Effects of 9 on the lipid synthesis and metabolism of OA-induced AML12 cells. AML12 cells were treated with 9 (5, 10, and 20 μM) for 2 h and then stimulated in the presence or absence of OA (500 μM) for 24 h. (a) The mRNA expressions of HSL and ATGL were analyzed via real-time RT-PCR. n = 3. * p < 0.05, ** p < 0.01, *** p < 0.001, NS, not significant, p > 0.05 vs. the OA-treated control group. (b) The protein expressions of p-ACC/ACC and HSL were extracted and analyzed via Western blotting. β-actin was used as an internal control.
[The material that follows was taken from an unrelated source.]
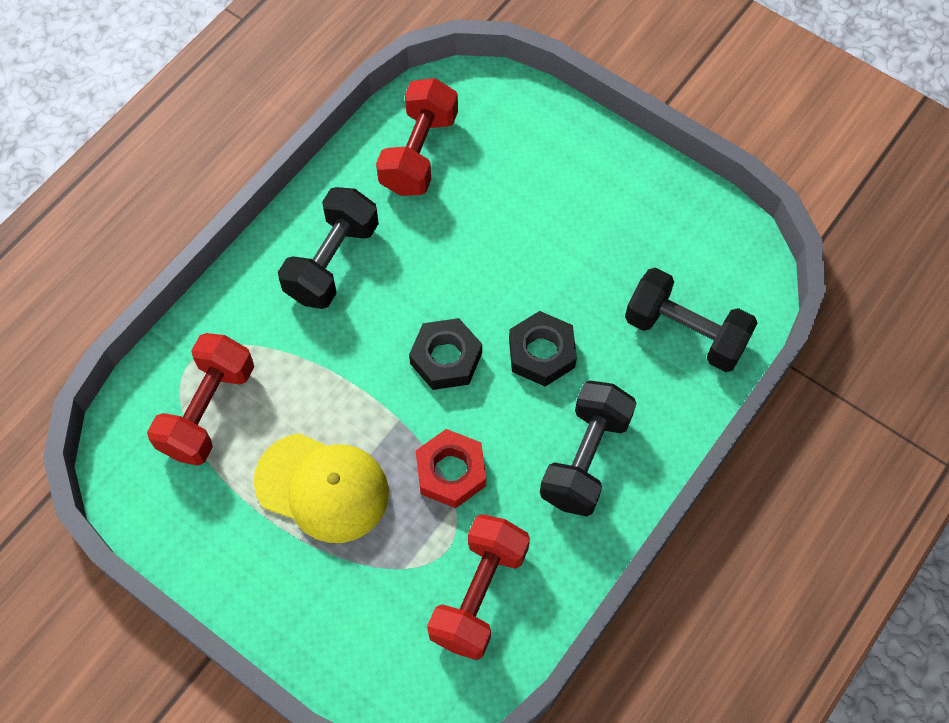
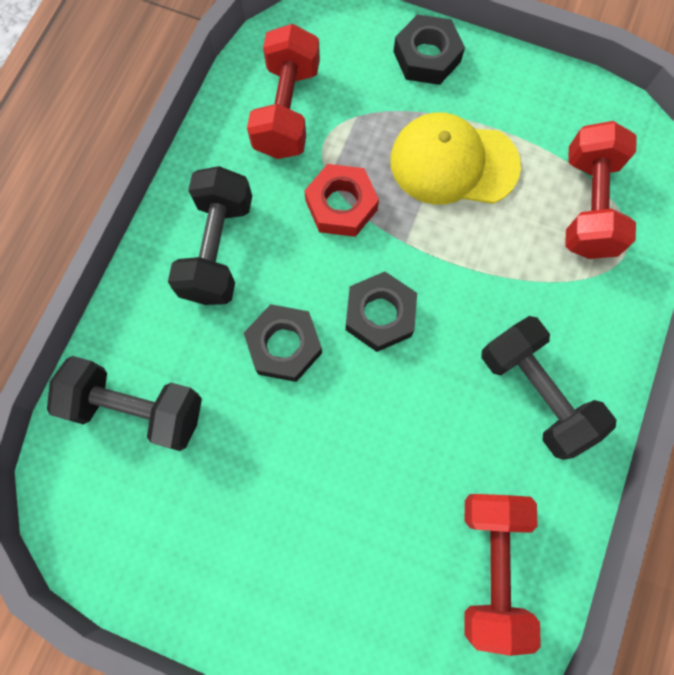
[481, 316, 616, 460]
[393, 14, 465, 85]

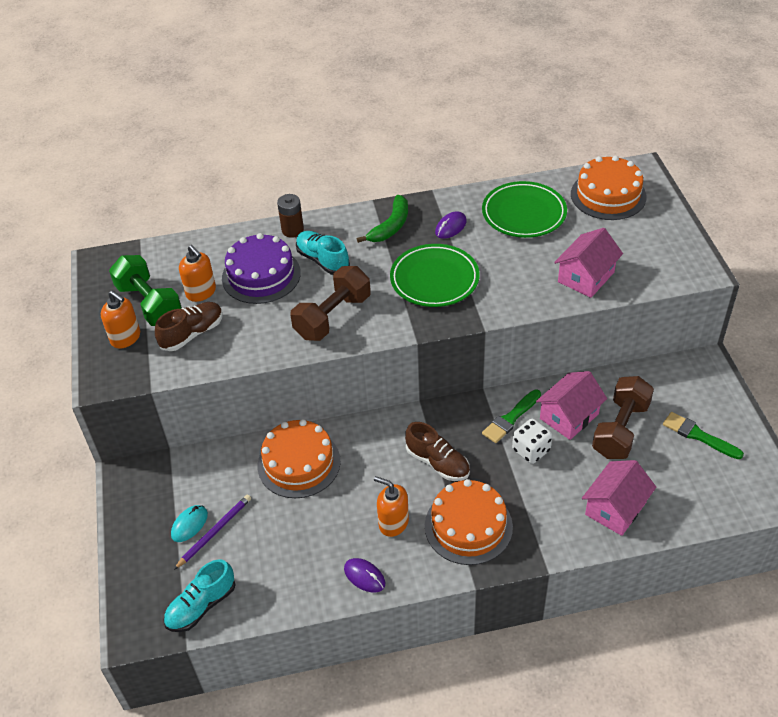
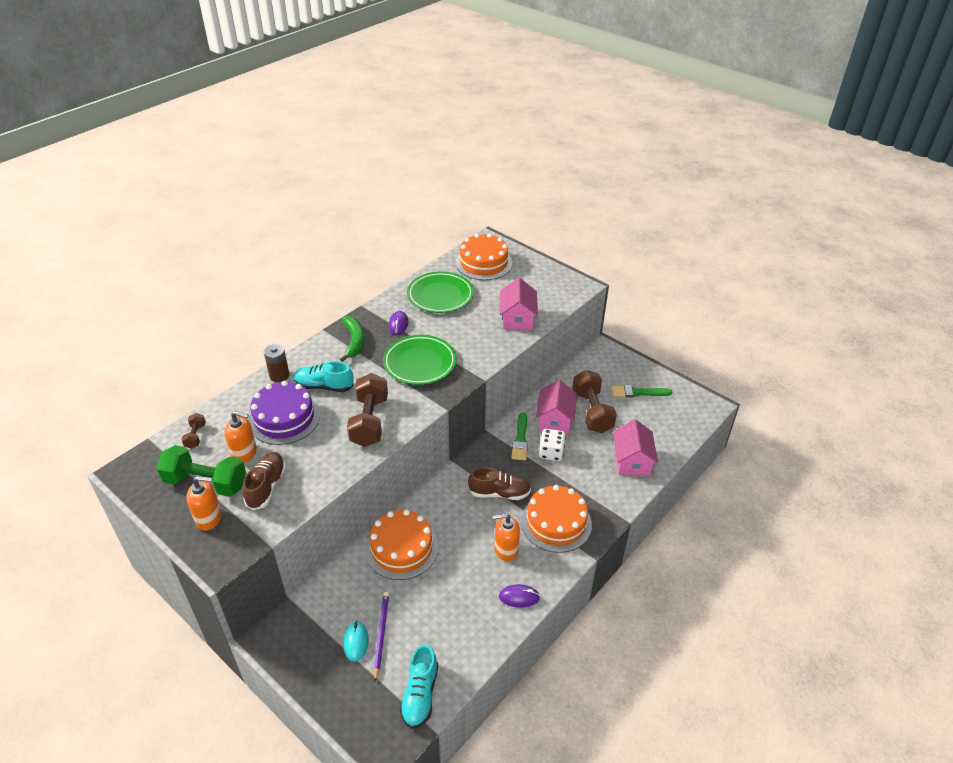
[182, 413, 206, 449]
The relative intensity of the indicated proteins was quantified using NIH ImageJ 1.53a software (right panel). (n = 3. * p < 0.05, ** p < 0.01, NS, not significant, p > 0.05 vs. the OA-treated control group).

Figure 8

Effects of 9 on the intracellular lipid accumulation in hepatocytes challenged with OA. AML12 cells were treated with different concentrations of 9 (5, 10, and 20 μM) and 20 µM fenofibrate for 2 h and then stimulated in the presence or absence of 500 μM OA for 24 h. Fenofibrate was used as the positive control. (a) Oil red O staining (200×). (b) MFI of oil red O staining was quantified using NIH ImageJ 1.53a software. (n = 3. *** p < 0.001, **** p < 0.0001 vs. the OA-treated control group). (c) BODIPY staining (200×). (d) MFI of BODIPY staining was quantified using NIH ImageJ 1.53a software. (n = 3. * p < 0.05, ** p < 0.01, *** p < 0.001 vs. the OA-treated control group).